> [EXTRACTED ENTRIES]

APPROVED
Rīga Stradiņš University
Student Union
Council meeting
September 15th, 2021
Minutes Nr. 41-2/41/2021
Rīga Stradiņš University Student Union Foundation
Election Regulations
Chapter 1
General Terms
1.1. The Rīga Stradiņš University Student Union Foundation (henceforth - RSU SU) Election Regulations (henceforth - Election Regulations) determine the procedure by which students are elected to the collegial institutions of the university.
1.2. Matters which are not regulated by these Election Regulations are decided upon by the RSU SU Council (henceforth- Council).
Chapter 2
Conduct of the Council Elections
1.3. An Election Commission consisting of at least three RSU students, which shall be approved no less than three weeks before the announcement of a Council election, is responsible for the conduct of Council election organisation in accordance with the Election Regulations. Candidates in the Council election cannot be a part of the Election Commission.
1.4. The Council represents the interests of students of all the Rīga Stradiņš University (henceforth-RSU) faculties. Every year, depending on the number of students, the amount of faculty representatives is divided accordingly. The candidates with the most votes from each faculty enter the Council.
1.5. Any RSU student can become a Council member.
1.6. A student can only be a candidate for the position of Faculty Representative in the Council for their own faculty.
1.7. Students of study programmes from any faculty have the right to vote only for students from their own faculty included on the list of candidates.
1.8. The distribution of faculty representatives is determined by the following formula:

> [DIRECTIONS FOR THIS TASK] Quote the records from their first line to the line with "1.6. A student", inclusive, without adding or dropping anything.

> [OUTPUT OF THE TASK]
APPROVED
Rīga Stradiņš University
Student Union
Council meeting
September 15th, 2021
Minutes Nr. 41-2/41/2021
Rīga Stradiņš University Student Union Foundation
Election Regulations
Chapter 1
General Terms
1.1. The Rīga Stradiņš University Student Union Foundation (henceforth - RSU SU) Election Regulations (henceforth - Election Regulations) determine the procedure by which students are elected to the collegial institutions of the university.
1.2. Matters which are not regulated by these Election Regulations are decided upon by the RSU SU Council (henceforth- Council).
Chapter 2
Conduct of the Council Elections
1.3. An Election Commission consisting of at least three RSU students, which shall be approved no less than three weeks before the announcement of a Council election, is responsible for the conduct of Council election organisation in accordance with the Election Regulations. Candidates in the Council election cannot be a part of the Election Commission.
1.4. The Council represents the interests of students of all the Rīga Stradiņš University (henceforth-RSU) faculties. Every year, depending on the number of students, the amount of faculty representatives is divided accordingly. The candidates with the most votes from each faculty enter the Council.
1.5. Any RSU student can become a Council member.
1.6. A student can only be a candidate for the position of Faculty Representative in the Council for their own faculty.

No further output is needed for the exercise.